Combination of medications increases at-fault crash risk for elderly drivers

by Ian Palmer

Photo by e-Magine Art

Older drivers who combine antidepressants with another psychotropic medication are at increased risk of having an at-fault motor vehicle crash (MVC), according to new research.

“Antidepressants alone did not increase MVC risk, unless prescribed with another psychotropic drug,” said Dr. Mark Rapoport, lead investigator of the study and psychiatrist at Sunnybrook Health Sciences Centre, in a statement. “Then we saw an increased risk.”

The study, a collaboration between the Institute for Clinical Evaluative Sciences (ICES), Ontario Ministry of Health, Ontario Ministry of Transportation and Sunnybrook Health Sciences Centre, finds that the at-fault MVC risk was highest during the first four months that the antidepressant and another psychotropic medication, such as benzodiazepines or anticholinergics, were being taken.

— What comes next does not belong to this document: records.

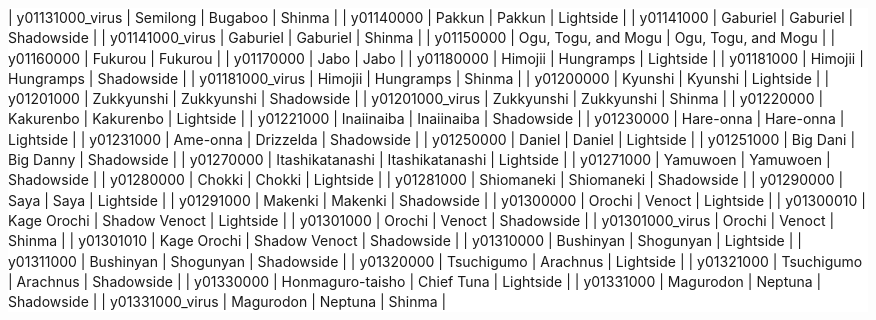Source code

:  | y01131000_virus | Semilong | Bugaboo | Shinma | 
 | y01140000 | Pakkun | Pakkun | Lightside | 
 | y01141000 | Gaburiel | Gaburiel | Shadowside | 
 | y01141000_virus | Gaburiel | Gaburiel | Shinma | 
 | y01150000 | Ogu, Togu, and Mogu | Ogu, Togu, and Mogu | 
 | y01160000 | Fukurou | Fukurou | 
 | y01170000 | Jabo | Jabo | 
 | y01180000 | Himojii | Hungramps | Lightside | 
 | y01181000 | Himojii | Hungramps | Shadowside | 
 | y01181000_virus | Himojii | Hungramps | Shinma | 
 | y01200000 | Kyunshi | Kyunshi | Lightside | 
 | y01201000 | Zukkyunshi | Zukkyunshi | Shadowside | 
 | y01201000_virus | Zukkyunshi | Zukkyunshi | Shinma | 
 | y01220000 | Kakurenbo | Kakurenbo | Lightside | 
 | y01221000 | Inaiinaiba | Inaiinaiba | Shadowside | 
 | y01230000 | Hare-onna | Hare-onna | Lightside | 
 | y01231000 | Ame-onna | Drizzelda | Shadowside | 
 | y01250000 | Daniel | Daniel | Lightside | 
 | y01251000 | Big Dani | Big Danny | Shadowside | 
 | y01270000 | Itashikatanashi | Itashikatanashi | Lightside | 
 | y01271000 | Yamuwoen | Yamuwoen | Shadowside | 
 | y01280000 | Chokki | Chokki | Lightside | 
 | y01281000 | Shiomaneki | Shiomaneki | Shadowside | 
 | y01290000 | Saya | Saya | Lightside | 
 | y01291000 | Makenki | Makenki | Shadowside | 
 | y01300000 | Orochi | Venoct | Lightside | 
 | y01300010 | Kage Orochi | Shadow Venoct | Lightside | 
 | y01301000 | Orochi | Venoct | Shadowside | 
 | y01301000_virus | Orochi | Venoct | Shinma | 
 | y01301010 | Kage Orochi | Shadow Venoct | Shadowside | 
 | y01310000 | Bushinyan | Shogunyan | Lightside | 
 | y01311000 | Bushinyan | Shogunyan | Shadowside | 
 | y01320000 | Tsuchigumo | Arachnus | Lightside | 
 | y01321000 | Tsuchigumo | Arachnus | Shadowside | 
 | y01330000 | Honmaguro-taisho | Chief Tuna | Lightside | 
 | y01331000 | Magurodon | Neptuna | Shadowside | 
 | y01331000_virus | Magurodon | Neptuna | Shinma | 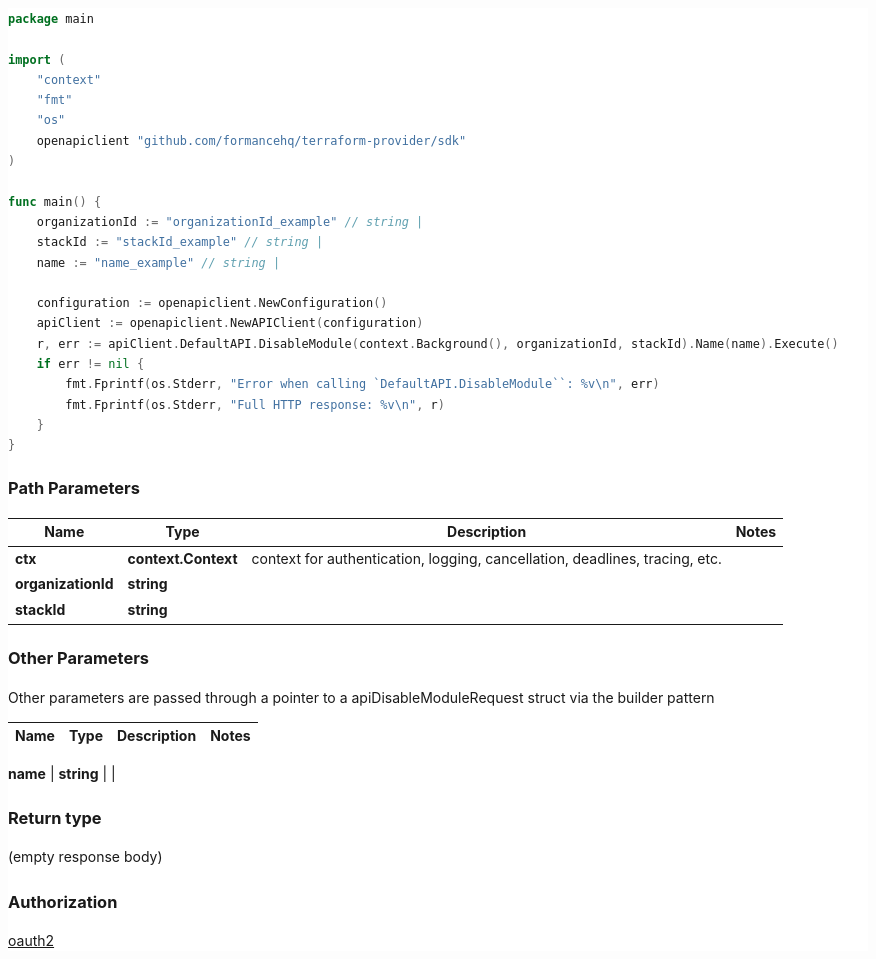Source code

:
 ```go
package main

import (
	"context"
	"fmt"
	"os"
	openapiclient "github.com/formancehq/terraform-provider/sdk"
)

func main() {
	organizationId := "organizationId_example" // string | 
	stackId := "stackId_example" // string | 
	name := "name_example" // string | 

	configuration := openapiclient.NewConfiguration()
	apiClient := openapiclient.NewAPIClient(configuration)
	r, err := apiClient.DefaultAPI.DisableModule(context.Background(), organizationId, stackId).Name(name).Execute()
	if err != nil {
		fmt.Fprintf(os.Stderr, "Error when calling `DefaultAPI.DisableModule``: %v\n", err)
		fmt.Fprintf(os.Stderr, "Full HTTP response: %v\n", r)
	}
}
```

### Path Parameters


Name | Type | Description  | Notes
------------- | ------------- | ------------- | -------------
**ctx** | **context.Context** | context for authentication, logging, cancellation, deadlines, tracing, etc.
**organizationId** | **string** |  | 
**stackId** | **string** |  | 

### Other Parameters

Other parameters are passed through a pointer to a apiDisableModuleRequest struct via the builder pattern


Name | Type | Description  | Notes
------------- | ------------- | ------------- | -------------


 **name** | **string** |  | 

### Return type

 (empty response body)

### Authorization

[oauth2](../README.md#oauth2)
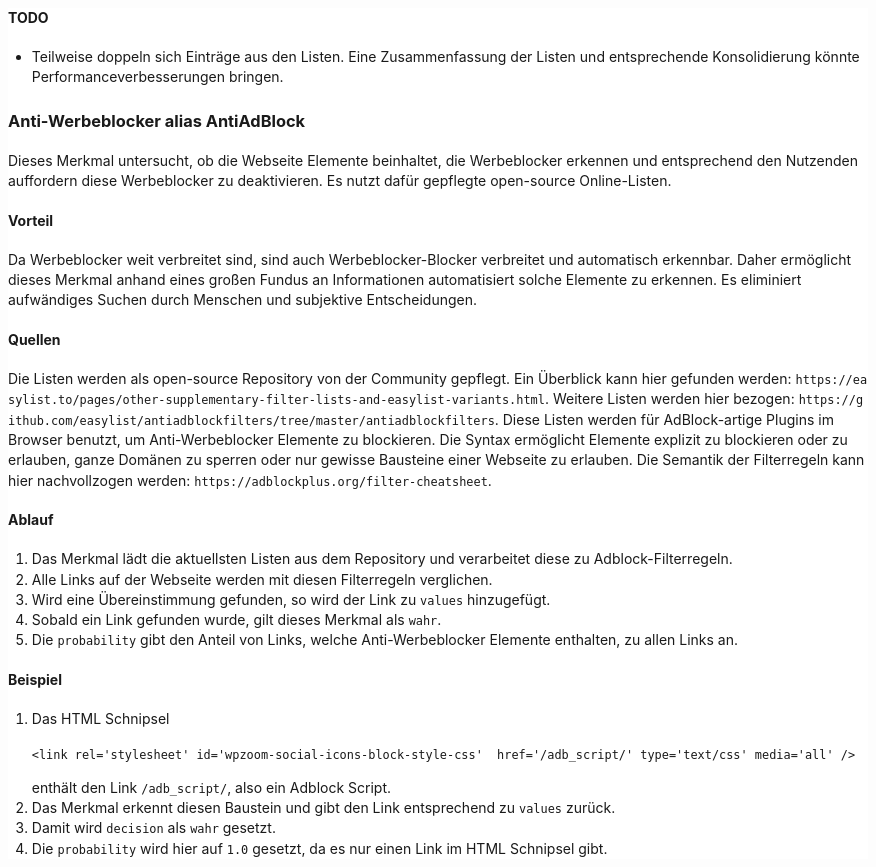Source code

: #### TODO

- Teilweise doppeln sich Einträge aus den Listen. Eine Zusammenfassung der Listen und entsprechende Konsolidierung könnte
Performanceverbesserungen bringen.

### Anti-Werbeblocker alias AntiAdBlock

Dieses Merkmal untersucht, ob die Webseite Elemente beinhaltet, die Werbeblocker erkennen und entsprechend den Nutzenden
auffordern diese Werbeblocker zu deaktivieren.
Es nutzt dafür gepflegte open-source Online-Listen.

#### Vorteil

Da Werbeblocker weit verbreitet sind, sind auch Werbeblocker-Blocker verbreitet und automatisch erkennbar.
Daher ermöglicht dieses Merkmal anhand eines großen Fundus an Informationen automatisiert solche Elemente zu erkennen. 
Es eliminiert aufwändiges Suchen durch Menschen und subjektive Entscheidungen.

#### Quellen

Die Listen werden als open-source Repository von der Community gepflegt.
Ein Überblick kann hier gefunden werden: `https://easylist.to/pages/other-supplementary-filter-lists-and-easylist-variants.html`.
Weitere Listen werden hier bezogen: `https://github.com/easylist/antiadblockfilters/tree/master/antiadblockfilters`.
Diese Listen werden für AdBlock-artige Plugins im Browser benutzt, um Anti-Werbeblocker Elemente zu blockieren.
Die Syntax ermöglicht Elemente explizit zu blockieren oder zu erlauben, ganze Domänen zu sperren oder nur gewisse 
Bausteine einer Webseite zu erlauben.
Die Semantik der Filterregeln kann hier nachvollzogen werden: `https://adblockplus.org/filter-cheatsheet`.

#### Ablauf

1. Das Merkmal lädt die aktuellsten Listen aus dem Repository und verarbeitet diese zu Adblock-Filterregeln.
2. Alle Links auf der Webseite werden mit diesen Filterregeln verglichen.
3. Wird eine Übereinstimmung gefunden, so wird der Link zu `values` hinzugefügt.
4. Sobald ein Link gefunden wurde, gilt dieses Merkmal als `wahr`.
5. Die `probability` gibt den Anteil von Links, welche Anti-Werbeblocker Elemente enthalten, zu allen Links an.

#### Beispiel

1. Das HTML Schnipsel
    ```
    <link rel='stylesheet' id='wpzoom-social-icons-block-style-css'  href='/adb_script/' type='text/css' media='all' />
    ```
    enthält den Link `/adb_script/`, also ein Adblock Script.
2. Das Merkmal erkennt diesen Baustein und gibt den Link entsprechend zu `values` zurück.
3. Damit wird `decision` als `wahr` gesetzt.
4. Die `probability` wird hier auf `1.0` gesetzt, da es nur einen Link im HTML Schnipsel gibt.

Benzodiazepines are often used as a therapy for sleep or anxiety problems and are the most commonly prescribed psychoactive drug in North America, while some drugs used to treat gastrointestinal and respiratory disorders have potent anticholinergic properties.

The authors of the study hope that future research focuses on whether it is the effects of the drug or the symptoms of depression that are causing the increased crash risks among the elderly population.